The Survivors Club

Most unemployed people read books on resume writing, job search strategies, interviewing skills, etc. There is another book that should be on their reading list, even though it has absolutely nothing to do with the job search process.

Did you ever wondered why some people survive and others don’t? Why some stay calm and collected and others become highly stressed and unravel? How could some bounce back from adversity, while others collapse and surrender?

The Survivors Club by Ben Sherwood, cites many examples of individuals who faced all manner of adversity and, above all odds, survived. This thought-provoking book not only profiles dozens and dozens of survivors, it also gives you a way to grade yourself on your likely survivorship, and tips on how to raise your score.

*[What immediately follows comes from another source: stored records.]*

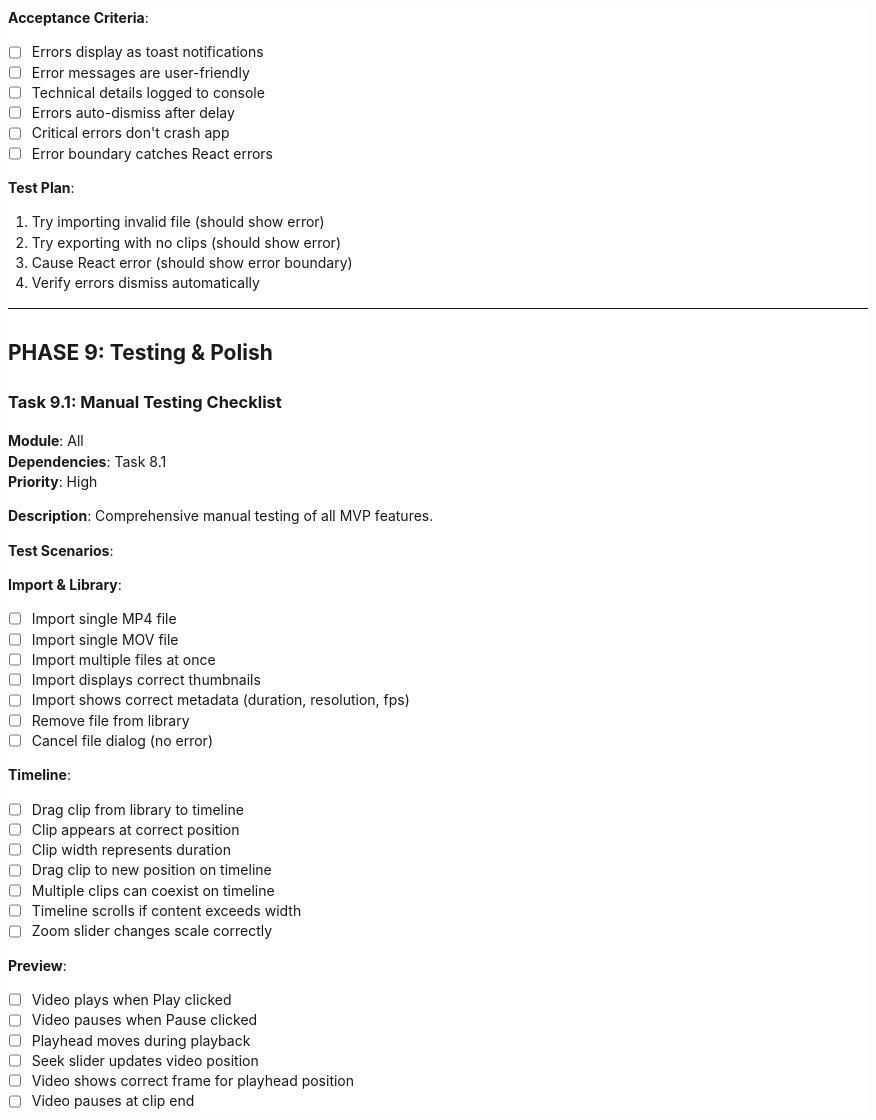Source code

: **Acceptance Criteria**:
- [ ] Errors display as toast notifications
- [ ] Error messages are user-friendly
- [ ] Technical details logged to console
- [ ] Errors auto-dismiss after delay
- [ ] Critical errors don't crash app
- [ ] Error boundary catches React errors

**Test Plan**:
1. Try importing invalid file (should show error)
2. Try exporting with no clips (should show error)
3. Cause React error (should show error boundary)
4. Verify errors dismiss automatically

---

## PHASE 9: Testing & Polish

### Task 9.1: Manual Testing Checklist
**Module**: All  
**Dependencies**: Task 8.1  
**Priority**: High

**Description**:
Comprehensive manual testing of all MVP features.

**Test Scenarios**:

**Import & Library**:
- [ ] Import single MP4 file
- [ ] Import single MOV file
- [ ] Import multiple files at once
- [ ] Import displays correct thumbnails
- [ ] Import shows correct metadata (duration, resolution, fps)
- [ ] Remove file from library
- [ ] Cancel file dialog (no error)

**Timeline**:
- [ ] Drag clip from library to timeline
- [ ] Clip appears at correct position
- [ ] Clip width represents duration
- [ ] Drag clip to new position on timeline
- [ ] Multiple clips can coexist on timeline
- [ ] Timeline scrolls if content exceeds width
- [ ] Zoom slider changes scale correctly

**Preview**:
- [ ] Video plays when Play clicked
- [ ] Video pauses when Pause clicked
- [ ] Playhead moves during playback
- [ ] Seek slider updates video position
- [ ] Video shows correct frame for playhead position
- [ ] Video pauses at clip end
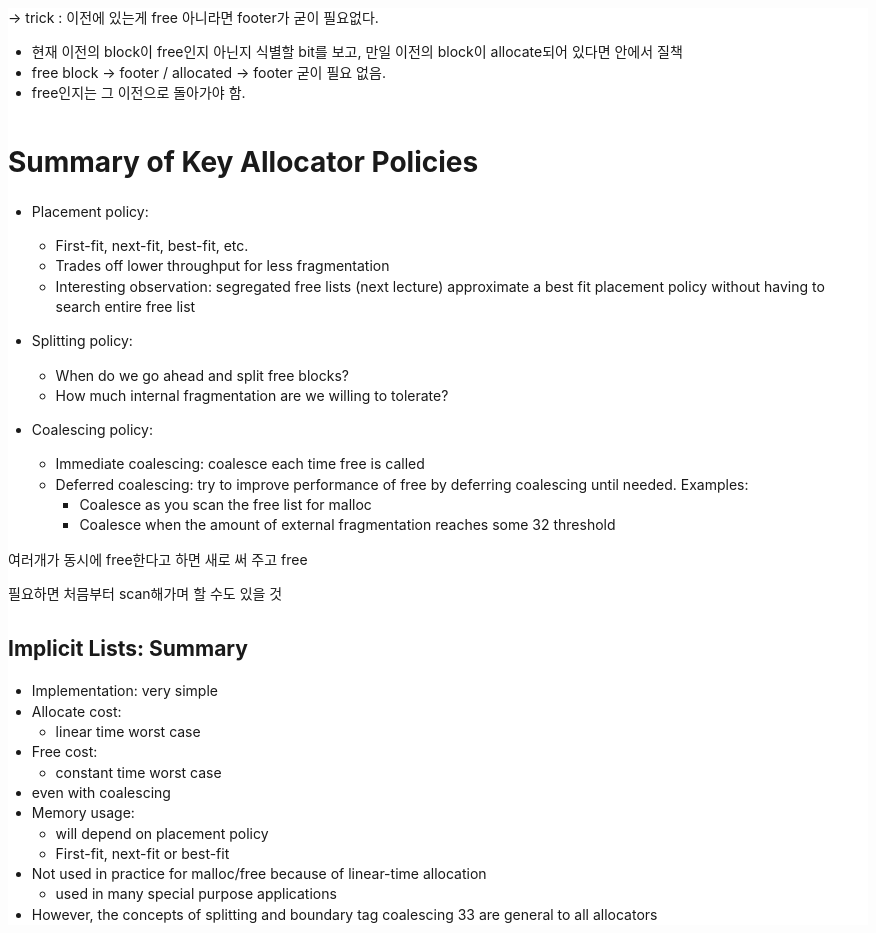 → trick : 이전에 있는게 free 아니라면 footer가 굳이 필요없다.

- 현재 이전의 block이 free인지 아닌지 식별할 bit를 보고, 만일 이전의 block이 allocate되어 있다면 안에서 질책
- free block -> footer / allocated -> footer 굳이 필요 없음.
- free인지는 그 이전으로 돌아가야 함.

# **Summary of Key Allocator Policies**

- Placement policy:
    - First-fit, next-fit, best-fit, etc.
    - Trades off lower throughput for less fragmentation
    - Interesting observation: segregated free lists (next lecture) approximate a best fit placement policy without having to search entire free list

- Splitting policy:
    - When do we go ahead and split free blocks?
    - How much internal fragmentation are we willing to tolerate?
- Coalescing policy:
    - Immediate coalescing: coalesce each time free is called
    - Deferred coalescing: try to improve performance of free by deferring coalescing until needed. Examples:
        - Coalesce as you scan the free list for malloc
        - Coalesce when the amount of external fragmentation reaches some 32 threshold

여러개가 동시에 free한다고 하면 새로 써 주고 free

필요하면 처믐부터 scan해가며 할 수도 있을 것

## **Implicit Lists: Summary**

- Implementation: very simple
- Allocate cost:
    - linear time worst case
- Free cost:
    - constant time worst case
- even with coalescing
- Memory usage:
    - will depend on placement policy
    - First-fit, next-fit or best-fit
- Not used in practice for malloc/free because of linear-time allocation
    - used in many special purpose applications
- However, the concepts of splitting and boundary tag coalescing 33 are general to all allocators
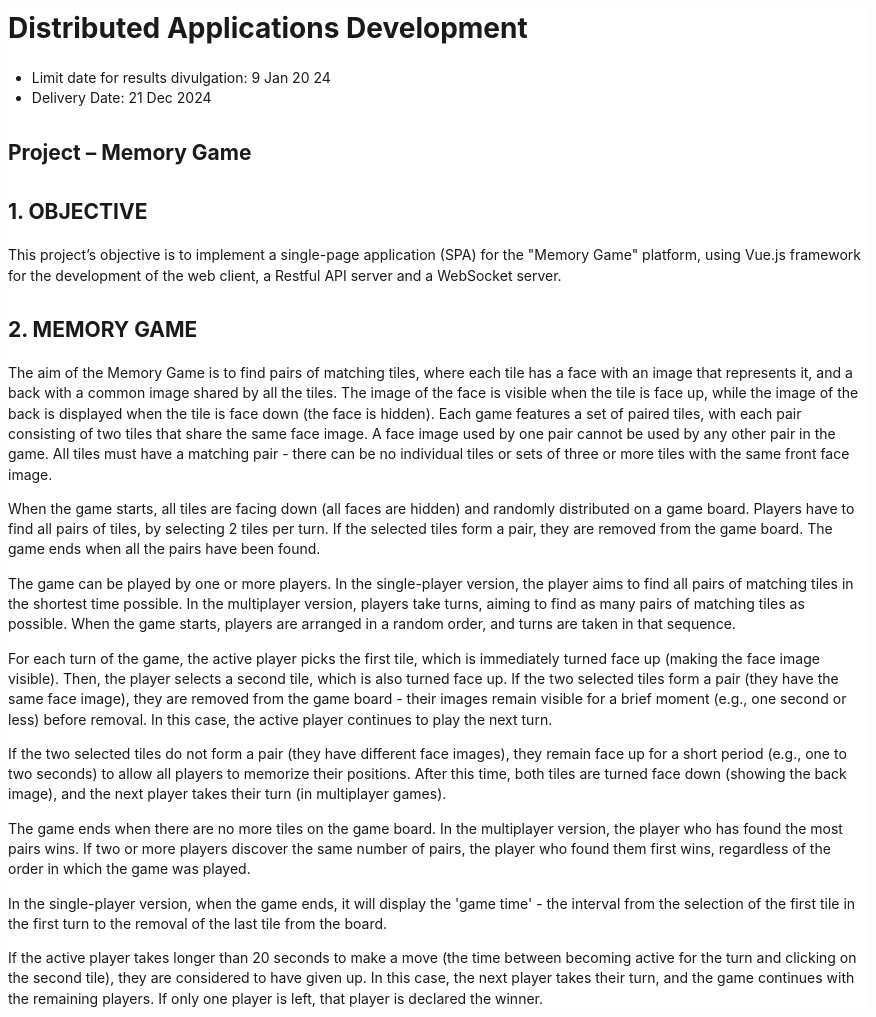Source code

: # Distributed Applications Development

- Limit date for results divulgation: 9 Jan 20 24
- Delivery Date: 21 Dec 2024

## Project – Memory Game

## 1. OBJECTIVE

This project’s objective is to implement a single-page application (SPA) for the "Memory Game" platform, using Vue.js framework for the development of the web client, a Restful API server and a WebSocket server.

## 2. MEMORY GAME

The aim of the Memory Game is to find pairs of matching tiles, where each tile has a face with an image that represents it, and a back with a common image shared by all the tiles. The image of the face is visible when the tile is face up, while the image of the back is displayed when the tile is face down (the face is hidden). Each game features a set of paired tiles, with each pair consisting of two tiles that share the same face image. A face image used by one pair cannot be used by any other pair in the game. All tiles must have a matching pair - there can be no individual tiles or sets of three or more tiles with the same front face image.

When the game starts, all tiles are facing down (all faces are hidden) and randomly distributed on a game board. Players have to find all pairs of tiles, by selecting 2 tiles per turn. If the selected tiles form a pair, they are removed from the game board. The game ends when all the pairs have been found.

The game can be played by one or more players. In the single-player version, the player aims to find all pairs of matching tiles in the shortest time possible. In the multiplayer version, players take turns, aiming to find as many pairs of matching tiles as possible. When the game starts, players are arranged in a random order, and turns are taken in that sequence.

For each turn of the game, the active player picks the first tile, which is immediately turned face up (making the face image visible). Then, the player selects a second tile, which is also turned face up. If the two selected tiles form a pair (they have the same face image), they are removed from the game board - their images remain visible for a brief moment (e.g., one second or less) before removal. In this case, the active player continues to play the next turn.

If the two selected tiles do not form a pair (they have different face images), they remain face up for a short period (e.g., one to two seconds) to allow all players to memorize their positions. After this time, both tiles are turned face down (showing the back image), and the next player takes their turn (in multiplayer games).

The game ends when there are no more tiles on the game board. In the multiplayer version, the player who has found the most pairs wins. If two or more players discover the same number of pairs, the player who found them first wins, regardless of the order in which the game was played.

In the single-player version, when the game ends, it will display the 'game time' - the interval from the selection of the first tile in the first turn to the removal of the last tile from the board.

If the active player takes longer than 20 seconds to make a move (the time between becoming active for the turn and clicking on the second tile), they are considered to have given up. In this case, the next player takes their turn, and the game continues with the remaining players. If only one player is left, that player is declared the winner.
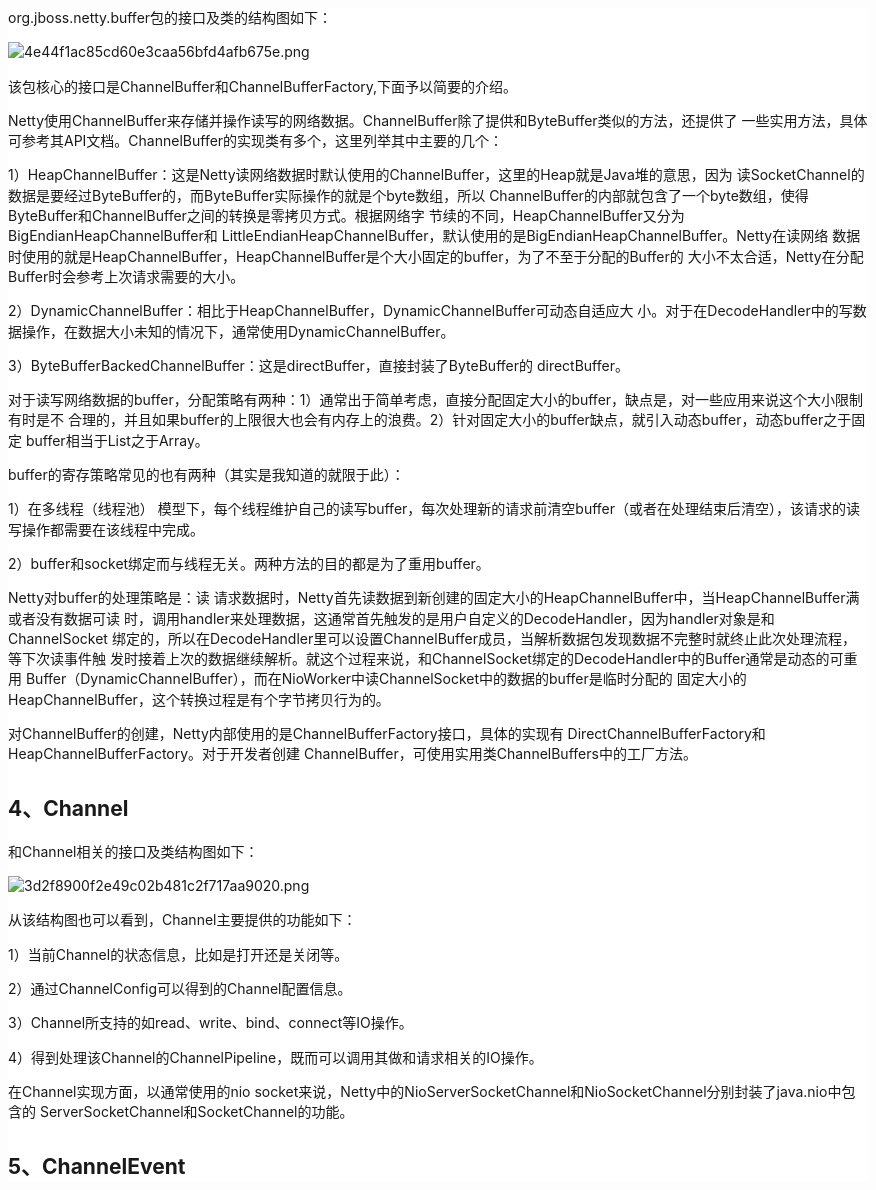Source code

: org.jboss.netty.buffer包的接口及类的结构图如下：

![4e44f1ac85cd60e3caa56bfd4afb675e.png]({{site.baseurl}}/img/4e44f1ac85cd60e3caa56bfd4afb675e.png)


该包核心的接口是ChannelBuffer和ChannelBufferFactory,下面予以简要的介绍。

Netty使用ChannelBuffer来存储并操作读写的网络数据。ChannelBuffer除了提供和ByteBuffer类似的方法，还提供了 一些实用方法，具体可参考其API文档。ChannelBuffer的实现类有多个，这里列举其中主要的几个：

1）HeapChannelBuffer：这是Netty读网络数据时默认使用的ChannelBuffer，这里的Heap就是Java堆的意思，因为 读SocketChannel的数据是要经过ByteBuffer的，而ByteBuffer实际操作的就是个byte数组，所以 ChannelBuffer的内部就包含了一个byte数组，使得ByteBuffer和ChannelBuffer之间的转换是零拷贝方式。根据网络字 节续的不同，HeapChannelBuffer又分为BigEndianHeapChannelBuffer和 LittleEndianHeapChannelBuffer，默认使用的是BigEndianHeapChannelBuffer。Netty在读网络 数据时使用的就是HeapChannelBuffer，HeapChannelBuffer是个大小固定的buffer，为了不至于分配的Buffer的 大小不太合适，Netty在分配Buffer时会参考上次请求需要的大小。

2）DynamicChannelBuffer：相比于HeapChannelBuffer，DynamicChannelBuffer可动态自适应大 小。对于在DecodeHandler中的写数据操作，在数据大小未知的情况下，通常使用DynamicChannelBuffer。

3）ByteBufferBackedChannelBuffer：这是directBuffer，直接封装了ByteBuffer的 directBuffer。

对于读写网络数据的buffer，分配策略有两种：1）通常出于简单考虑，直接分配固定大小的buffer，缺点是，对一些应用来说这个大小限制有时是不 合理的，并且如果buffer的上限很大也会有内存上的浪费。2）针对固定大小的buffer缺点，就引入动态buffer，动态buffer之于固定 buffer相当于List之于Array。

buffer的寄存策略常见的也有两种（其实是我知道的就限于此）：

1）在多线程（线程池） 模型下，每个线程维护自己的读写buffer，每次处理新的请求前清空buffer（或者在处理结束后清空），该请求的读写操作都需要在该线程中完成。 

2）buffer和socket绑定而与线程无关。两种方法的目的都是为了重用buffer。

Netty对buffer的处理策略是：读 请求数据时，Netty首先读数据到新创建的固定大小的HeapChannelBuffer中，当HeapChannelBuffer满或者没有数据可读 时，调用handler来处理数据，这通常首先触发的是用户自定义的DecodeHandler，因为handler对象是和ChannelSocket 绑定的，所以在DecodeHandler里可以设置ChannelBuffer成员，当解析数据包发现数据不完整时就终止此次处理流程，等下次读事件触 发时接着上次的数据继续解析。就这个过程来说，和ChannelSocket绑定的DecodeHandler中的Buffer通常是动态的可重用 Buffer（DynamicChannelBuffer），而在NioWorker中读ChannelSocket中的数据的buffer是临时分配的 固定大小的HeapChannelBuffer，这个转换过程是有个字节拷贝行为的。

对ChannelBuffer的创建，Netty内部使用的是ChannelBufferFactory接口，具体的实现有 DirectChannelBufferFactory和HeapChannelBufferFactory。对于开发者创建 ChannelBuffer，可使用实用类ChannelBuffers中的工厂方法。

## 4、Channel

和Channel相关的接口及类结构图如下：

![3d2f8900f2e49c02b481c2f717aa9020.png]({{site.baseurl}}/img/3d2f8900f2e49c02b481c2f717aa9020.png)


从该结构图也可以看到，Channel主要提供的功能如下：

1）当前Channel的状态信息，比如是打开还是关闭等。

2）通过ChannelConfig可以得到的Channel配置信息。

3）Channel所支持的如read、write、bind、connect等IO操作。

4）得到处理该Channel的ChannelPipeline，既而可以调用其做和请求相关的IO操作。

在Channel实现方面，以通常使用的nio socket来说，Netty中的NioServerSocketChannel和NioSocketChannel分别封装了java.nio中包含的 ServerSocketChannel和SocketChannel的功能。

## 5、ChannelEvent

You even learn which seats on an airplane are the safest (be near an exit, and forget about that window seat).

The three rules of the Survivors Club, according to author Ben Sherwood, are that everyone is a survivor, one person’s crisis can’t be compared to another’s, and people are stronger than they know. Attitude has a lot to do with it. If you see yourself as a survivor, you’ll likely be one.

You learn many of the reasons why people do not survive. One is called the Incredulity Response — people simply don’t believe what they are seeing. Two gripping stories bring this idea to life. In the first, a car-ferry sinking in the Baltic Sea, many victims didn’t move or try to get out of the sinking ship, but were rather “frozen to the spot” looking like “marble statues, pale and immoveable.” 852 passengers died. In the second story, a fire in London’s Underground train station killed 31 people, with many commuters marching “right into the disaster, almost oblivious to the crush of people — some actually in flames — who were trying to escape.”

“Brainlock” is another reason some people in crisis die. They respond to the shock of the situation by forgetting to think. “Under stress… people often display memory problems. They seem to forget what they’re supposed to do.” This isn’t good if you’re skydiving. As Sherwood puts it, “panic is the archenemy of survival.”

The final section of the book is devoted to helping you understand your own survivor potential, with quizzes to take and a website to visit.

Key takeaways:

  • Your mind will play tricks on you. You need to “slap yourself” hard mentally and say “wake up, this is real !” as fast as you can. Also: you don’t personally need to feel threatened or in danger for your mind to totally trip out like that, all that need to happen is a vey critical situation like this. The more you are prepared for this to happen, the better. Be prepared for: auditory exclusion, tunnel vision, and extreme time distortion.
  • Bad things happen and just accept that.
  • Your mind will either race or slow way down.
  • You will maybe get extreme tunnel vision and you will get “auditory exclusion” (someone can be next to you yelling and you will not hear them). That scene in “Saving Private Ryan”, when the Captain is under fire and just freezes and can’t hear anything and is in shock reminds me of that a lot.
  • ACT. The author mentions this. Force yourself out of inertia. Inertia is the enemy.
  • TRUST YOUR GUT. If something feels wrong, it is.
  • It is up to you. Don’t wait for others. YOU are the one who has to do it NOW.